In the context of Celonis, a German data startup founded in 2011, 'process mining' is the use of AI and data analytics to assess and optimize firms' business processes, like invoice processing or dealing with customer service queries.
For example, Celonis might use its proprietary software to conduct an AI-based analysis of how a company processes its invoices, point out where the biggest inefficiencies in this process are, and establish how these can be reduced.
"Bastian [Nominacher], Martin [Klenk] and I were a group of three students who discovered this idea of process mining, and then we got an opportunity to apply our skills in a project that the university did with a business," Rinke explained on a call to Business Insider.
"That business wanted to improve their customer service helpline. They were inefficient; they took too long to get back to customers; they spent too many resources on not delivering good quality products.
"We were able to significantly help them. We reduced the time they needed to get back to customers from an average of five days, to getting back to 80% of customers on the same day."
'Godfathers never change'
Buoyed by this initial success, Rinke approached Hasso Platner, the founder of enterprise software giant SAP.
"He was giving a speech very close to where I grew up - I grew up in Berlin," said Rinke. "I heard about this speech and went there.
"He disappeared after the speech to the VIP area and stayed there for three hours or so.
"I waited there until he got out, and said to him: 'You've got to hear about Celonis; you're missing out.' I showed him some screenshots of our work and he looked at them and loved it."
Platner gave the young trio an intro to SAP, something that would contribute to the firm's success.
"When you come with a recommendation from the founder, you have a much better shot at being taken seriously," said Rinke.
In 2016, Celonis announced a reseller agreement with SAP that gave existing SAP customers direct access to its technology.
In November, it raised $290 million in a Series C funding round led by Arena Holdings and investors including Ryan Smith, the founder of customer experience specialist Qualtrics that was bought by SAP for $8 billion a year ago. The firm is valued at $2.5 billion.

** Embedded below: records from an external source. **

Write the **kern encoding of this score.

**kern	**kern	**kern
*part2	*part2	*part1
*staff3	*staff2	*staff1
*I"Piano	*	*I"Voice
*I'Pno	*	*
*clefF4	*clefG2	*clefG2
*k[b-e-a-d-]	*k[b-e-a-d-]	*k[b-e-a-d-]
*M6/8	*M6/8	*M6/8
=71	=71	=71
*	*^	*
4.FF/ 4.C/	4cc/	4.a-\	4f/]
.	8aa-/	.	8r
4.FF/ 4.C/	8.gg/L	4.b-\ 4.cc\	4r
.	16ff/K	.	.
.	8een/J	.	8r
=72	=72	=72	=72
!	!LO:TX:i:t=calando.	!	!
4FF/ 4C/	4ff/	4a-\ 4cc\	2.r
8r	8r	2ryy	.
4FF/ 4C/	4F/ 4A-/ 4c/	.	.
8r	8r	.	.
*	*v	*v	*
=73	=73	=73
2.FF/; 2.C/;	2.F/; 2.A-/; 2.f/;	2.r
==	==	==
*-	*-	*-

Sean Gallup/Getty ImagesBack in those early, bootstrapped days, large customers, let alone large business partners, were a distant dream. Rinke and his cofounders knew Celonis's tools would best fit large firms - and yet, as is the law of the business jungle, large firms are the hardest to impress.
As such, they had to think hard about how to attract big firms' attention. The method they settled on was startlingly low-tech: they sent out 1,500 handwritten letters to every C-suite big shot under the sun.
"We thought, 'Each of them has an office and assistants, so we won't really get far by calling them'," Rinke said.
"So, the idea was that if we hand wrote letters, we would actually get to the senior executives, because if they receive a handwritten letter, it could be their grandmother; it could be somebody really important or a personal emergency or whatever.
"And it worked - people really did open the letters. I mean, you send out 1,500 letters and you win maybe two or three Fortune 500 clients. It's not a huge number percentage-wise, but it's pretty meaningful."
Soon enough, these left-field marketing tactics became something of a specialty.
'Harley Davidsons aren't that expensive - they're just really, really cool'
In one instance, the company offered up a Harley Davidson bike, which starts at about £7,000, just to attract potential customers.
"We did that [sort of thing] more often, actually, and it was quite funny," Rinke continued. "We had the smallest booth at a massive conference - it was maybe 22,000 or 23,000 people - and people were literally queueing up in front of this tiny booth because they could win a Harley Davidson.
"When you think about it, Harley Davidsons aren't that expensive - they're just really, really cool. We got permission from the conference to bring it in, which I didn't expect at all, but once we had permission, it was just so cool."
Celonis soon took off with the speed of a motorbike. Its customers today include Uber, Vodafone, and Cisco, as well as numerous firms from outside tech like L'Oreal.
"I think our set of competitors will evolve," Rinke said. "But, right now, our biggest rival is the status quo. What I mean by that is people doing things manually or just trying to throw RPA (robotic process automation) at processes they don't even understand and haven't analyzed."